Today, fewer than 50% of corporate strategies call out data and analytics as key components in delivering business outcomes, according to Gartner1. With 65% of enterprises planning to increase analytics spend in 20202, it is important to understand why the best of intentions and investments may not translate to business outcomes.
A greenfield analytics journey begins with descriptive analytics to make sense of the data in place and understand current and historical performance better. Sounds simple enough, but setting the right stage in this phase is key to harnessing the right buy-in, sponsorship, and ultimately, driving adoption.
Problems that stymie a successful start arise from multiple aspects:
- Buy-in: The technology is ready, but business is not. A common fallout of a central team focusing largely (and often, solely) on the technology decisions like choice of tools and licensing models early on. While the answers to these questions are imperative, focusing on just these will mean a mad scramble for business ‘owners’ when the clock starts ticking.
- Requirements: The value of the initial use cases is not well-defined. When the business objective is not clear, use cases get identified and prioritized primarily on a first-come-first-serve basis.
- Data: Reaching for more than what the data is capable of. Disparate, inaccurate and irrelevant data will be a ground reality in the beginning and these need to be dealt with before addressing more complex use cases. Leapfrogging without a ‘single source of truth’ in place is tempting, but not sustainable.
- Tools: Succumbing to ‘spreadsheet hangover’. Replicating Excel reports in the new Business Intelligence (BI) landscape not only deters from leveraging the power of a visualization tool but also impacts performance. When a tool’s objective, functionality and limitations are not considered in the design phase, the outcome is unlikely to be well-received.
- Methodology: When the approach hinders more than it helps. Project methodology decisions are driven by the availability and constraints related to time, scope, budget and resources. Agile methodology is the popular choice for greenfield projects as it allows for iteration of requirements. But lack of clarity in what constitutes a successful minimum viable product (MVP) can derail projects with multiple unproductive iterations.
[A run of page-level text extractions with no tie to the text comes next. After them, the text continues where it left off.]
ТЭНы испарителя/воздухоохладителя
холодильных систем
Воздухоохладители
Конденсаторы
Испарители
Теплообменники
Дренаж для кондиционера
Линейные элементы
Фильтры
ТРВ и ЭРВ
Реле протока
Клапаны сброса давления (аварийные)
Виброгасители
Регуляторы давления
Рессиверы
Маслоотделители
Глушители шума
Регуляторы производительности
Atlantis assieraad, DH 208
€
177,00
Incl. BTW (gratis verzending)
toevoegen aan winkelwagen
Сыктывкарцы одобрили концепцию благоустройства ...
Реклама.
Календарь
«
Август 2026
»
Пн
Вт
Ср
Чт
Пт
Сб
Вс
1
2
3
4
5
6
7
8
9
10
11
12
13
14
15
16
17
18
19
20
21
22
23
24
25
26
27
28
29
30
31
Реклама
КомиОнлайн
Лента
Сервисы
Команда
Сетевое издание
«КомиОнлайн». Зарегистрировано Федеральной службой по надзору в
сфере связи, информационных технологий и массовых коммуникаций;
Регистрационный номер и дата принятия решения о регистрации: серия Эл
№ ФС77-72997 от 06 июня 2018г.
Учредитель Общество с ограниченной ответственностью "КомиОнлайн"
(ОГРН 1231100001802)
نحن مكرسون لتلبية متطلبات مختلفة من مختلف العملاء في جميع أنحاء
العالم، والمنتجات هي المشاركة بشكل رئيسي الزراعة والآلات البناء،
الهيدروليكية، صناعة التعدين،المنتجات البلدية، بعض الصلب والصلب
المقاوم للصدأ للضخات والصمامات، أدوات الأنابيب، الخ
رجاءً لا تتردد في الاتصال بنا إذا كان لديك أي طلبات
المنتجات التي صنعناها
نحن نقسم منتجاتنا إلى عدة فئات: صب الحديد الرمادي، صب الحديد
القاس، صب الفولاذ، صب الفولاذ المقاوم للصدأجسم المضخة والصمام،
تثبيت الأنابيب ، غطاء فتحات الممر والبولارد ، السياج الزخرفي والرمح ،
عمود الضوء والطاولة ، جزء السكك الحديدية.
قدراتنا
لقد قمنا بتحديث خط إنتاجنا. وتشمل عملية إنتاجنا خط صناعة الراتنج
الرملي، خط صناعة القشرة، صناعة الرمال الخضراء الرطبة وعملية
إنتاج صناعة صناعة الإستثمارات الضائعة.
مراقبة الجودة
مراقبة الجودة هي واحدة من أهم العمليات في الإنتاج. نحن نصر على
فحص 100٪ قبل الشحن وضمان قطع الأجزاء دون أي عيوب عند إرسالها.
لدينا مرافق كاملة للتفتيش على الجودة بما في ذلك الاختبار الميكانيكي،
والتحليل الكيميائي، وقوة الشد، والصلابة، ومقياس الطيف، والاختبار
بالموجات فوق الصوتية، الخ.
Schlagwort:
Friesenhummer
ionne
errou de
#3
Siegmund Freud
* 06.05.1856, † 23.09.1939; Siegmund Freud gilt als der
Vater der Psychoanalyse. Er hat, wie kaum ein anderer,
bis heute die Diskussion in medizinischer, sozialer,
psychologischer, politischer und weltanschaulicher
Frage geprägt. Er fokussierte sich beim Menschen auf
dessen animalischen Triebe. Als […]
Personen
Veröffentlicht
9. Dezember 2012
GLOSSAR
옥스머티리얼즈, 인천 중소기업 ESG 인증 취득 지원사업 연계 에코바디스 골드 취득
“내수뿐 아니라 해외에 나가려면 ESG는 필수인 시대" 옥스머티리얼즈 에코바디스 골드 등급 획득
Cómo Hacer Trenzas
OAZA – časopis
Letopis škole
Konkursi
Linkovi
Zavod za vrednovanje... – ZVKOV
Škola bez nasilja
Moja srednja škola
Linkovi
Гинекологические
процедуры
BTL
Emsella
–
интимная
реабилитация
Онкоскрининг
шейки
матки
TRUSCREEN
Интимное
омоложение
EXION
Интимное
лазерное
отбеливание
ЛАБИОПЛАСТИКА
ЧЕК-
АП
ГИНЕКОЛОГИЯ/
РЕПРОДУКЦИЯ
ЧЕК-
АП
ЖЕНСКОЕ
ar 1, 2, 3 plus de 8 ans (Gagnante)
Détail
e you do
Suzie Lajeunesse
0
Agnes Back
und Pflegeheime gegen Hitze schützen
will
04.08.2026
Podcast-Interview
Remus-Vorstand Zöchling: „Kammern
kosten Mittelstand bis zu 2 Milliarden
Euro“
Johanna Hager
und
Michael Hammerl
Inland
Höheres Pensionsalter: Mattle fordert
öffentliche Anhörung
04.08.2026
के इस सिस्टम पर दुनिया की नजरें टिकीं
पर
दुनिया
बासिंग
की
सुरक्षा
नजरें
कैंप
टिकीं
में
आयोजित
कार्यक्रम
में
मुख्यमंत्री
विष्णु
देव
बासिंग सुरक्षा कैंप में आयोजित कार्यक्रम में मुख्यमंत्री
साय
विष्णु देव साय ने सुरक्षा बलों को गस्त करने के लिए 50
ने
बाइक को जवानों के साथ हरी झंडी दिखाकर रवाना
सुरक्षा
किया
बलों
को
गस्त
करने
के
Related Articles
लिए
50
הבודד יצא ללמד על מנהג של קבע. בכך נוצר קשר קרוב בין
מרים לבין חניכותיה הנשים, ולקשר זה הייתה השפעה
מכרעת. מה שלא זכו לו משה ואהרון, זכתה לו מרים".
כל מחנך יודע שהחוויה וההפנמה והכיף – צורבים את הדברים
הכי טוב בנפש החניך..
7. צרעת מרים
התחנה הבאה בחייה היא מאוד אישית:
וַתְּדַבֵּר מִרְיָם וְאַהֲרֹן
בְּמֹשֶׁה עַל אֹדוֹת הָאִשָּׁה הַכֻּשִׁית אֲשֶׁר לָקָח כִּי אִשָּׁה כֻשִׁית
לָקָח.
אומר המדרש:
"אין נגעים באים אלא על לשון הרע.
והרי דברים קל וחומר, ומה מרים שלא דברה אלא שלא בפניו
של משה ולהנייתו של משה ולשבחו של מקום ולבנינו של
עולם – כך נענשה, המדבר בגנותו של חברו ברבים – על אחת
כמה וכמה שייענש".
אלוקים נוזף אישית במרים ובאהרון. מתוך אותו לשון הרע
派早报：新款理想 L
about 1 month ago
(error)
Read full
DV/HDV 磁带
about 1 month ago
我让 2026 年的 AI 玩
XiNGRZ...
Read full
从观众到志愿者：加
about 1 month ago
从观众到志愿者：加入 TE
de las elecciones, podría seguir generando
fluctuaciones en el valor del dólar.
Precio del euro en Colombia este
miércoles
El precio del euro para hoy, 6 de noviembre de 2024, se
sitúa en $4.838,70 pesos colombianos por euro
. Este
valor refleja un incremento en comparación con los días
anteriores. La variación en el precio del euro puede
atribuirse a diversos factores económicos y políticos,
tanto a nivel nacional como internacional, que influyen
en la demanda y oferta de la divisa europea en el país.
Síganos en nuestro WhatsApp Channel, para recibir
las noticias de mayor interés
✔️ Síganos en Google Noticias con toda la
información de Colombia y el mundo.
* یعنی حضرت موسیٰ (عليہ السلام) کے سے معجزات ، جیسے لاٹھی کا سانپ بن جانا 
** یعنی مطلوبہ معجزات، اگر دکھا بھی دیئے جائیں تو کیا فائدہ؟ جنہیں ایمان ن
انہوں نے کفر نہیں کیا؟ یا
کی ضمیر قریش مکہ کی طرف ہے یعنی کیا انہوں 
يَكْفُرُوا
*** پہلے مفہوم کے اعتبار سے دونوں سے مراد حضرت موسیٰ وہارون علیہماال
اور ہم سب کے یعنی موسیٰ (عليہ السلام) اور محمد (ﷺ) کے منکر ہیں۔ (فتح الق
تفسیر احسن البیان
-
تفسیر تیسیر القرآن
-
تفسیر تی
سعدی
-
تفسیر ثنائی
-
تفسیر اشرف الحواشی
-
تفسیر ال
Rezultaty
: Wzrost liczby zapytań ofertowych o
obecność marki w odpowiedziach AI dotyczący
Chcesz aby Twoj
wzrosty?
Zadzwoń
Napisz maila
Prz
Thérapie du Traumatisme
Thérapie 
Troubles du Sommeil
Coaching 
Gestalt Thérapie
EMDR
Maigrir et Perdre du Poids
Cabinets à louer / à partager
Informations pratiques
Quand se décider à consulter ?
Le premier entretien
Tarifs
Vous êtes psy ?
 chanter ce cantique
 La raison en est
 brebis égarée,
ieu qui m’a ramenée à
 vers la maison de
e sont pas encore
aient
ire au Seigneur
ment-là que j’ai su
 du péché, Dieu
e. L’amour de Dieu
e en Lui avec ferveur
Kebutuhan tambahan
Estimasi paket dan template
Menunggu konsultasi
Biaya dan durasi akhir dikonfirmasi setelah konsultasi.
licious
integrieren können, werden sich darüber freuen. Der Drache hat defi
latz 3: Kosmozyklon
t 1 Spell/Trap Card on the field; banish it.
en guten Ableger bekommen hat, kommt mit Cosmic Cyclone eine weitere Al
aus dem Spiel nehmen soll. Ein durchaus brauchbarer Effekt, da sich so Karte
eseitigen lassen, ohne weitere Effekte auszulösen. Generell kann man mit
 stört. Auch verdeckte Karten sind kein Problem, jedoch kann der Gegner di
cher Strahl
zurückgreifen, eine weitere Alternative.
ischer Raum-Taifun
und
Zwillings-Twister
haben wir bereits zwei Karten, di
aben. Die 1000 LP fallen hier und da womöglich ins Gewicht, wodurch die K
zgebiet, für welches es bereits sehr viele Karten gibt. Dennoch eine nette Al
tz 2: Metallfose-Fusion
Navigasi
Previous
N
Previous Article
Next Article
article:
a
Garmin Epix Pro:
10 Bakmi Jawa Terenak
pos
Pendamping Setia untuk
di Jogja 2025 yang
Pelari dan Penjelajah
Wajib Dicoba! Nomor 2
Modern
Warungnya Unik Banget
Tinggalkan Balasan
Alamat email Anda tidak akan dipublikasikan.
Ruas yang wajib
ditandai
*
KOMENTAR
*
These issues ultimately lead to a lack of adoption once you go live, because users don’t see enough differential value to switch over from the status quo. What can be done to avoid these roadblocks?
- Align business from the get-go. Cross-functional champions are as important to success as cross-functional teams are.
- Balance business outcomes with quick wins – shape use cases with the relevant business functions that address existing pain points. If your organization is grappling with increasing customer churn, for example, a good starting point would be understanding attrition patterns and pockets. This could give business insight into the channels and markets where retention programs would be most impactful. As your analytics journey evolves, your roadmap could include building models to predict churn and eventually proactively engage with high-risk customers to extend customer lifetime value.
- Conduct a pragmatic feasibility assessment from a data perspective. It is also important to outline a data quality and governance approach at the beginning to ensure current and future data are more ‘usable for analytics’ and to build data trust.
- To build ‘fit for business’ use cases with the chosen landscape, the business needs to understand the tools and what it can do for them. Arrange for training early on and not just at the time of going live. But this alone is not enough. It is also equally important for the technology teams to understand the business a little better. Sharing requirements over emails will not work. Schedule workshops to brainstorm use cases and outline imparting basic business knowledge to technical teams as part of the agenda.
- Define priorities in requirement definition - which are the most important KPIs, which ones are good to have, which currently exist and cannot be done without, which cannot be considered at this time. Essentially, a MoSCoW of sorts so the team spends time debating requirements proportional to the value.
- Take the time to analyze post-deployment feedback from users and feed the learnings into the next phase.
A successful initial phase with demonstrable benefits will help steer your capabilities towards the ultimate objective of data-driven decision-making and set up the analytics program as an able supporter of a larger business transformation.